Powerset's Potential Problems
Yet, Powerset is no panacea. The processing power and time required to perform semantic searches are the main drawbacks of the technology. It can take a microprocessor as long as 20 seconds to analyze a page. As a result, many of the sites today scan just a subset of the pages on the Web. Currently, Powerset's site, for example, only scans Wikipedia articles. Cognition, another semantic search engine, scans pages in the health and legal fields. It will probably take years for the semantic search engines to be able to scan the whole Web in a timely manner.

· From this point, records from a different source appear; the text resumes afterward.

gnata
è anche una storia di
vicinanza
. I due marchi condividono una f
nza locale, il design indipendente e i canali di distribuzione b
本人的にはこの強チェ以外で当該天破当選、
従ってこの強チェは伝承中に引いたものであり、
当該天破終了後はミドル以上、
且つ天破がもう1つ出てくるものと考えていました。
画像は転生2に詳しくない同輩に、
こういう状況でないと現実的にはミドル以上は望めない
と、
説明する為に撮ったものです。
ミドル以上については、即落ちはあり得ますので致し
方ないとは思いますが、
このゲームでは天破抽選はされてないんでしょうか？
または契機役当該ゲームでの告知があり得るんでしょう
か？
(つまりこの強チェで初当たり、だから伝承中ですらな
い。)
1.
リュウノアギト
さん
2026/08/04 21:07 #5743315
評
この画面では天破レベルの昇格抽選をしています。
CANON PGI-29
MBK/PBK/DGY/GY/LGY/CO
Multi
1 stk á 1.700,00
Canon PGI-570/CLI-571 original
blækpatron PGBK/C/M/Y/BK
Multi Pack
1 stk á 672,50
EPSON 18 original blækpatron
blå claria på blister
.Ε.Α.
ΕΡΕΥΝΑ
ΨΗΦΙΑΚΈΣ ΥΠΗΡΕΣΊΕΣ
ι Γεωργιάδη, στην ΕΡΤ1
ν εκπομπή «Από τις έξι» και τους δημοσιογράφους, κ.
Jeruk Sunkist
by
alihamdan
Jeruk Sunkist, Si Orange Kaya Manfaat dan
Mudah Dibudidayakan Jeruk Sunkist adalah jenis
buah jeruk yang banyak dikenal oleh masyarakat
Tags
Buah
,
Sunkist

A second potential problem is that there are a couple of semantic engines out there, each gunning for Google. Hakia, which has raised $21 million to develop a search engine capable of indexing the entire Web, hopes to someday be a Google competitor. "The promise is that we will be a competitor to the big search engines," says Berkan. "Definitely within five years we will see big changes in the search market."
Indeed, some of these engines are willing to be acquired by a Google. Brooke Aker is CEO of Italy-based Expert System, the maker of semantic search engine Cogito Focus. He sees a union with the major search engines as the fastest way to spread semantic technology across the Web. "I do see it merging," says Aker. "We don't have the big server farms like a Google does."
And even if Microsoft can put in place the infrastructure semantic search needs, it will still face two challenges it has been trying to surmount for years. One concerns multimedia. Semantic search does not offer a great solution for recognizing videos and images. It can scan the words people use to describe a video or an image. But it can't yet analyze the soundtrack or images in a video to determine whether those descriptions are accurate. Google is working on better technology. Last September, it hired experts who could help it decipher images, such as scanned pages in books.
The other big hurdle is the power of Google's brand. The company's name has become synonymous with search and its users are loyal. To take share, semantic search will need to develop a reputation for providing better, more relevant results than Google.
Microsoft is determined, if nothing else. Company CEO Steve Ballmer has said repeatedly that the company is in the search game for the long haul. Having stumbled in its most audacious attempt at grabbing share, it's time for Plan B.